Dear Uncle Colin,

I have a triangle with edge lengths of 9, 7 and 6 units. I need to find the area of the circumcircle. How do I do that?

Help! Euclidean Reasoning’s Off!

Hi, HERO, and thanks for your message!

I have a slightly cloggy method, and a possibly nicer one.

Get your clogs on

Here’s my picture:

The plan of attack is to pick an angle of the triangle – I’m going for A, the one opposite the side of length 6 units – and find its cosine using the cosine rule.

I can then pick out the isosceles triangle OBC (angle BOC is 2A), and split it in half to get the right-angled triangle ODB. Angle DOB is equal to A, so $\sin(A) = \frac{3}{r}$.

From the cosine rule, $\cos(A) = \frac{9^2 + 7^2 - 6^2}{2(9)(7)} = \frac{47}{63}$.

Obviously, we could work out the angle, throw that back into the equations, and figure out $r$. But it’s more work than we need to do: we can just rearrange and find $r^2$ directly.

We have $\cos^2(A) + \sin^2(A) = 1$, so $\frac{3^2}{r^2} = 1 - \frac{47^2}{63^2}$.

That works out to $\frac{9}{r^2} = \frac{63^2 - 47^2}{63^2}$, so $r^2 = \frac{(3)^2(63)^2}{(16)(110)}$, using the difference of two squares.

The top is $189^2$, which is $(200 - 11)^2$, or $40,000 - 4,400 + 121$; that’s 35,721.

The bottom is 1760, so the area is $\frac{37,521}{1760}\pi$.

Whoosh

Hello, sensei, long time no see!

You might not have seen me.”

I imagine you have a nice way to approximate that monster.

“Monster? Pah! The bottom is a multiple of 22 and the top is a multiple of 7, that’s a puppy-dog.
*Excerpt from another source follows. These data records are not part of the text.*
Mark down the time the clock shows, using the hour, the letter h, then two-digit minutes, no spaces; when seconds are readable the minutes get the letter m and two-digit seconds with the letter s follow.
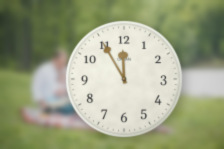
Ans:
11h55
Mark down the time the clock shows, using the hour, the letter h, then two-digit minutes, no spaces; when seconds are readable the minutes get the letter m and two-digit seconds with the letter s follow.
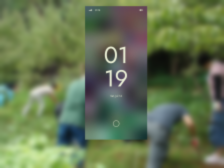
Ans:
1h19
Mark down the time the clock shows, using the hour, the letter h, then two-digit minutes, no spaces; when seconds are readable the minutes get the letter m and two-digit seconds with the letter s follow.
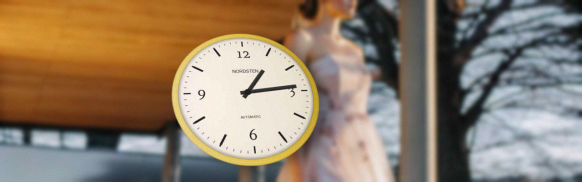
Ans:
1h14
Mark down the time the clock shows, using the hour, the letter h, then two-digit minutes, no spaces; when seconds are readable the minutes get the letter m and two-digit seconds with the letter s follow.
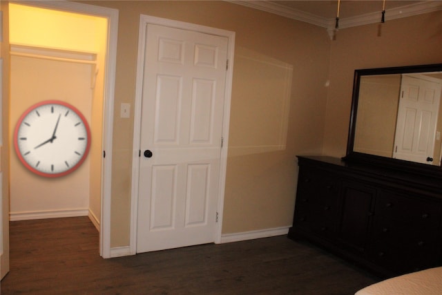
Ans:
8h03
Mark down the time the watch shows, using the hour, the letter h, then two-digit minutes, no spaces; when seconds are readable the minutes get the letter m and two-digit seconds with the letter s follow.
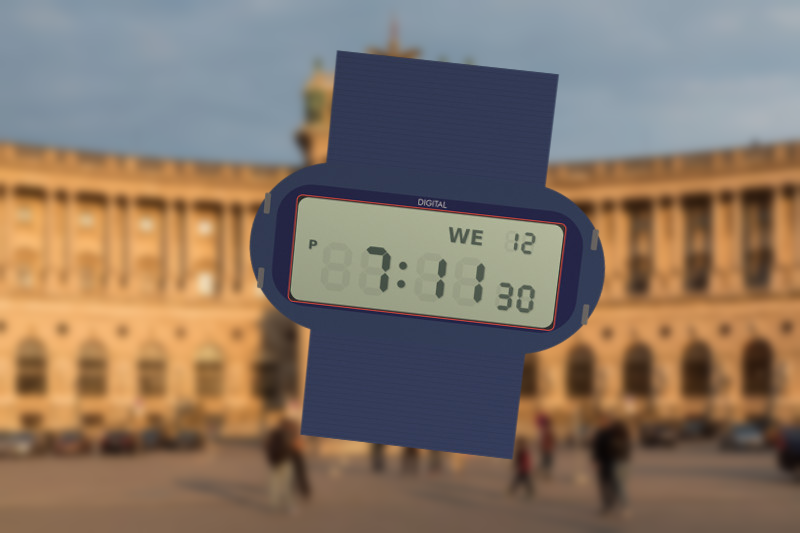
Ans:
7h11m30s
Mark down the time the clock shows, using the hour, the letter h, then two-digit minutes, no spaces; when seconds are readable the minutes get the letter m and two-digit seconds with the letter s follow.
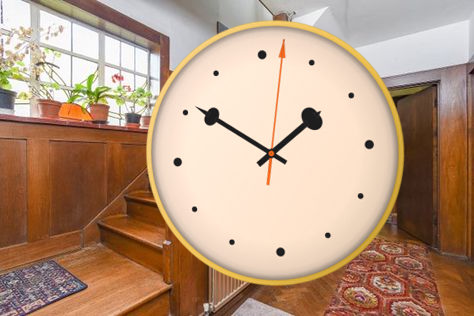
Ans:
1h51m02s
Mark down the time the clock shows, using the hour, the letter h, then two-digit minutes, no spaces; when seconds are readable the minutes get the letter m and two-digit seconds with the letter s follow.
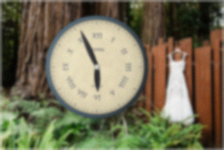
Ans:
5h56
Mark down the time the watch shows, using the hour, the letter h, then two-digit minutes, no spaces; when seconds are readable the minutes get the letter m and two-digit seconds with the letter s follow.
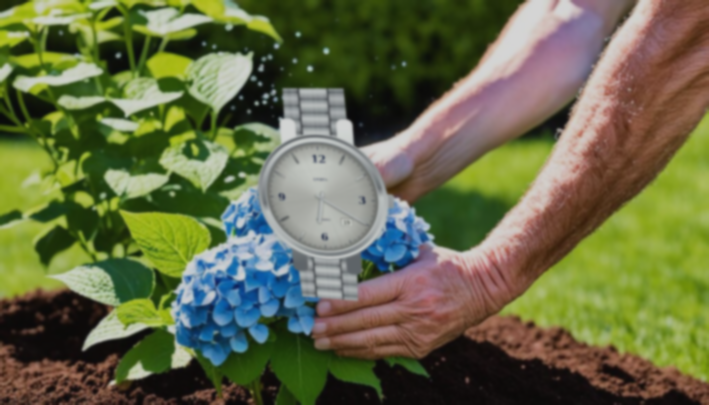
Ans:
6h20
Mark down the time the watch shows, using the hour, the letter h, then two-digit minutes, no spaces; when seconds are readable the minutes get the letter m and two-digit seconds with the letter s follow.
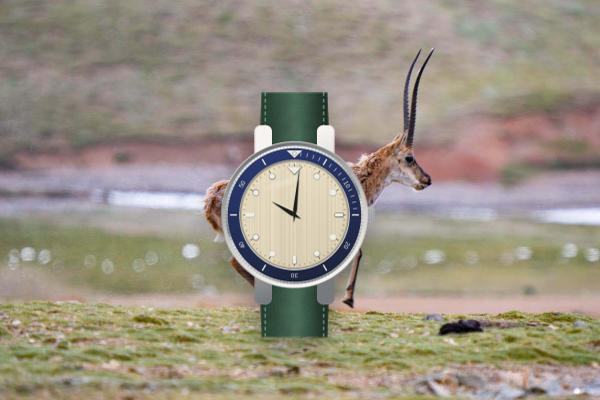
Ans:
10h01
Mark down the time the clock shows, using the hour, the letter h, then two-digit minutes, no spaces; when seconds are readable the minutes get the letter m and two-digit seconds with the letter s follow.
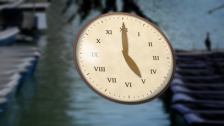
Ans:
5h00
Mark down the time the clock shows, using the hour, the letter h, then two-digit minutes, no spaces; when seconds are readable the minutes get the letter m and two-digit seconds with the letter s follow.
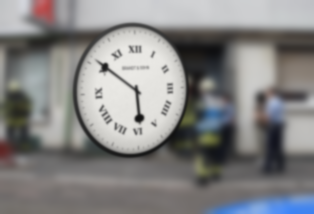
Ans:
5h51
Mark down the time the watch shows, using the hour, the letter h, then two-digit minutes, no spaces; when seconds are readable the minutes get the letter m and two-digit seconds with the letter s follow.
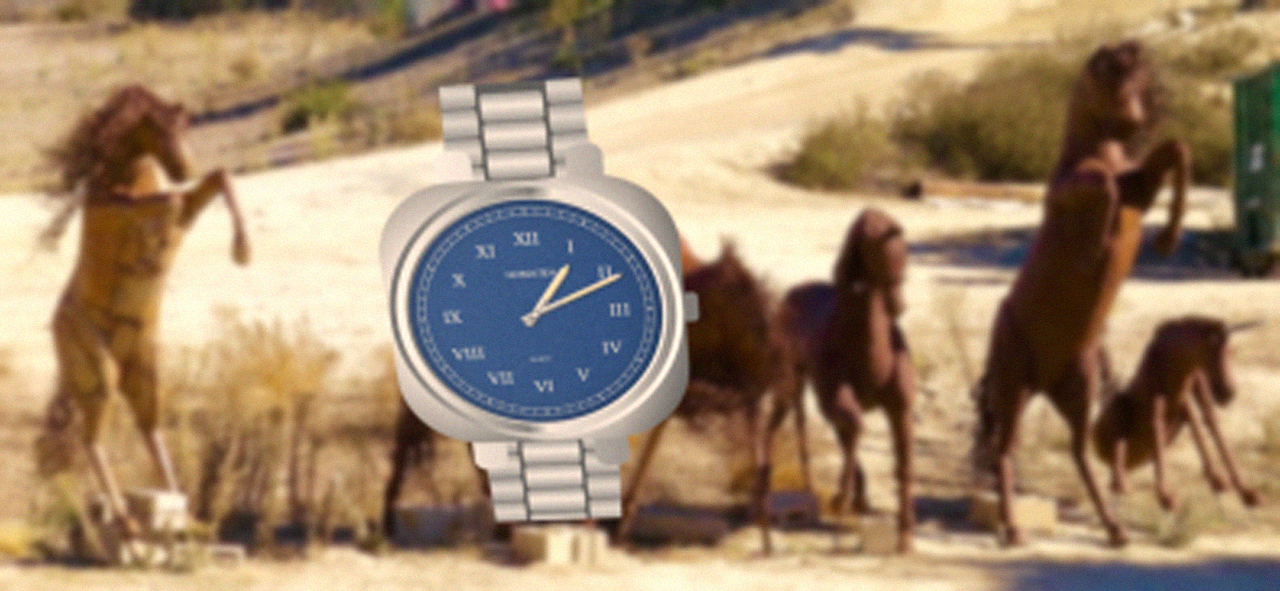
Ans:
1h11
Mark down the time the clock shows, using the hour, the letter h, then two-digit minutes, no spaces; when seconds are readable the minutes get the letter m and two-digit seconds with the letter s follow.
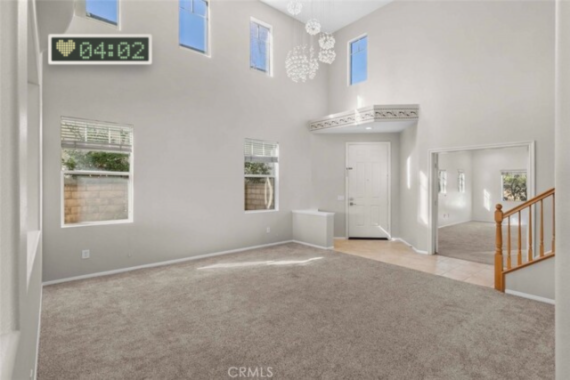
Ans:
4h02
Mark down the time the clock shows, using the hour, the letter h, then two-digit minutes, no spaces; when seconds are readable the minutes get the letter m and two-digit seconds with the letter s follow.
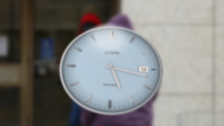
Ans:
5h17
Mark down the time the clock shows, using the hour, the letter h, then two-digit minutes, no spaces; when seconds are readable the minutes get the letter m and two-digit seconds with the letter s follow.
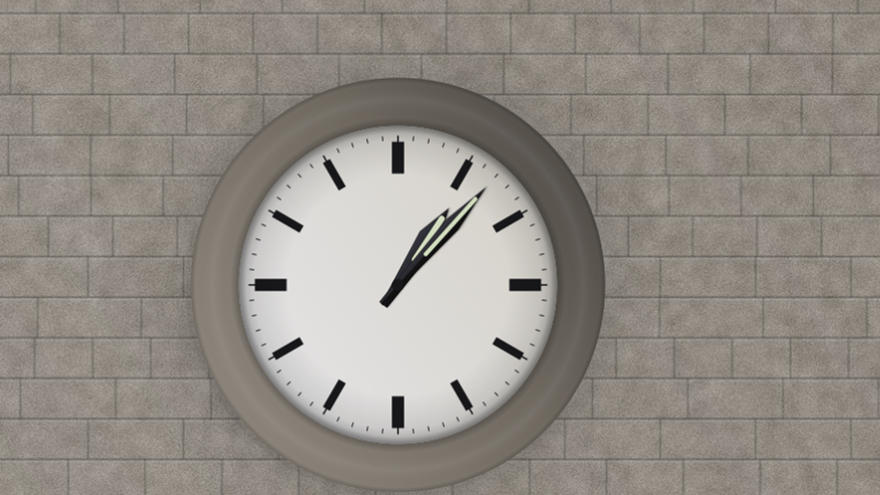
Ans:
1h07
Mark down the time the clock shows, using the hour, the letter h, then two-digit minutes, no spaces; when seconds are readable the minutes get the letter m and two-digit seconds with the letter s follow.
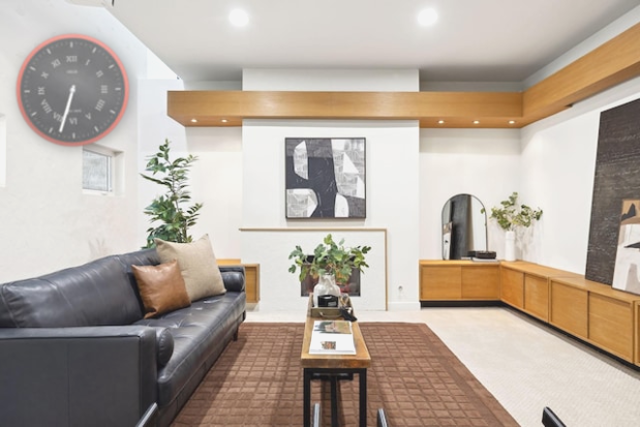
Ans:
6h33
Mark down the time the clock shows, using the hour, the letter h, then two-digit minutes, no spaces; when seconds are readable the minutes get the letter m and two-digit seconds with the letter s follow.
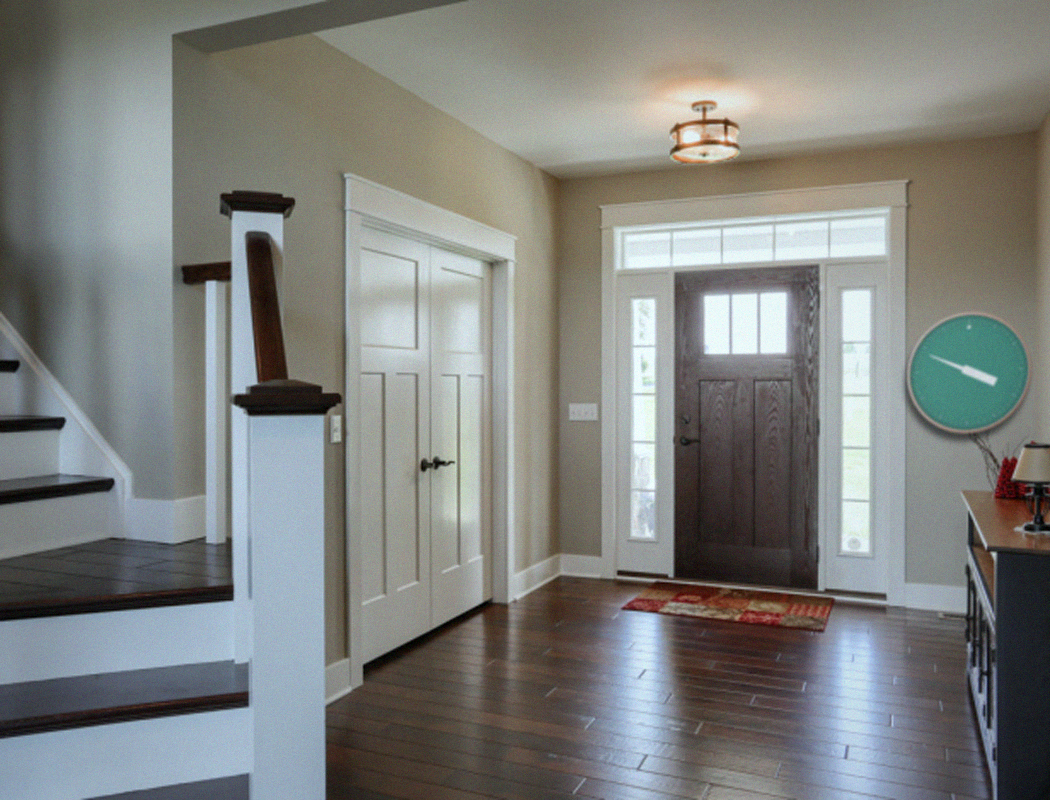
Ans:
3h49
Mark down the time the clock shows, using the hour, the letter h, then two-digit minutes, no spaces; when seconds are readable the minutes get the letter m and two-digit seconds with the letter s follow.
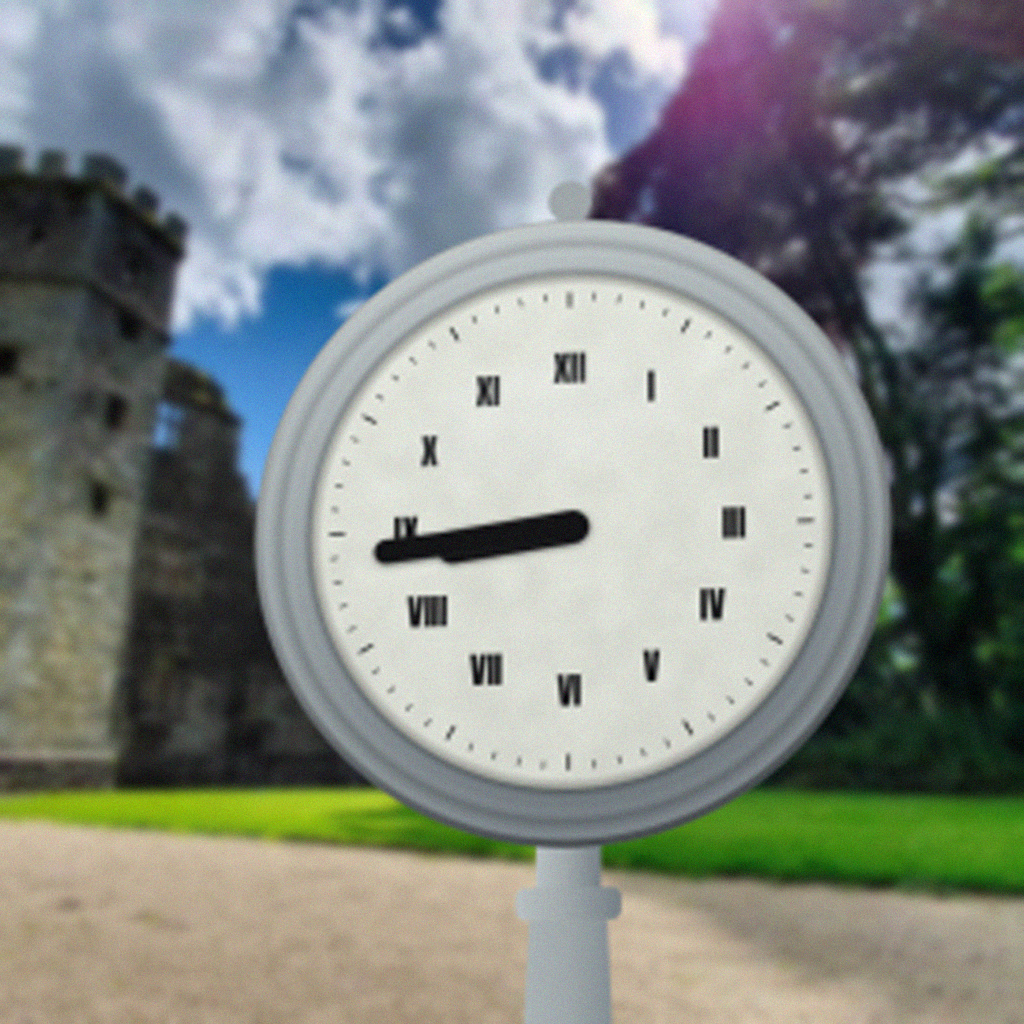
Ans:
8h44
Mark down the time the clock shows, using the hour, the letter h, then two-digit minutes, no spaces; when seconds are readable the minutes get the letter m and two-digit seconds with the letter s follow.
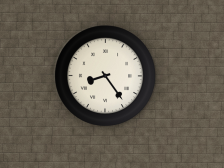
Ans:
8h24
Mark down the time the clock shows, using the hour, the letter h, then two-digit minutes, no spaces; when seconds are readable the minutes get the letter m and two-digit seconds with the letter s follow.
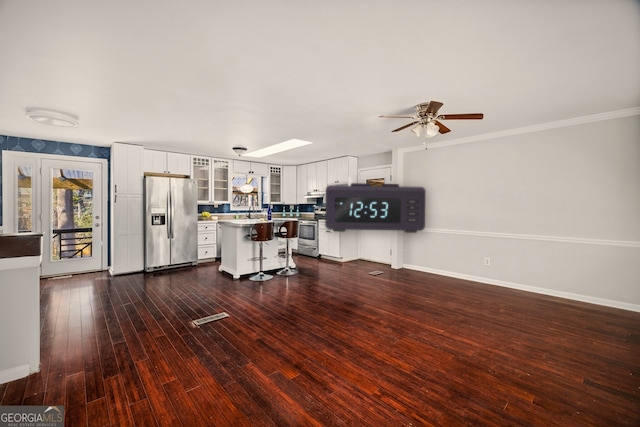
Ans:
12h53
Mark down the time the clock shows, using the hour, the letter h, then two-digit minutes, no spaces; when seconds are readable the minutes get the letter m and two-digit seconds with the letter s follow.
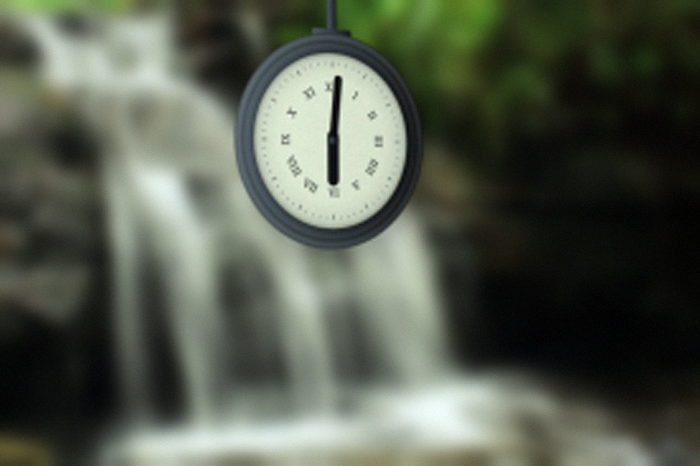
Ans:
6h01
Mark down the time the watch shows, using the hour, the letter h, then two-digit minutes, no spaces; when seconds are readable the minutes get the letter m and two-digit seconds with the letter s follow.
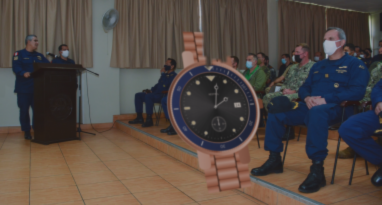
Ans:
2h02
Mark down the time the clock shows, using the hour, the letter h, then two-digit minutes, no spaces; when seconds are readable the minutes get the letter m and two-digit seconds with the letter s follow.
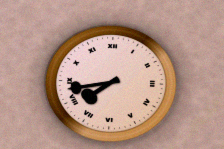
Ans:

The estimate is $\frac{5,103}{80}$, which is 63.8 or so.”

An insight

Alternatively, we know:

  • The area, $T$, of the triangle is $\sqrt{s(s-a)(s-b)(s-c)}$, where $s$ is the semiperimeter
  • It’s also $\frac{1}{2} bc \sin(A)$
  • The diameter of the circumcircle is $\frac{a}{\sin(A)}$ (this is what the sine rule measures)

These give:

  • $4rT = abc$
  • $r^2 = \frac{(abc)^2}{16s(s-a)(s-b)(s-c)}$

Here, $s = \frac{9+7+6}{2} = 11$, so $r^2 = \frac{(9^2)(7^2)(6^2)}{16(11)(2)(4)(5)}$.

There’s a 4 to cancel, and we get $r^2 = \frac{189^2}{1760}$, as before.

Hope that helps!

- Uncle Colin

* Edited 2022-12-29 to add a missing picture.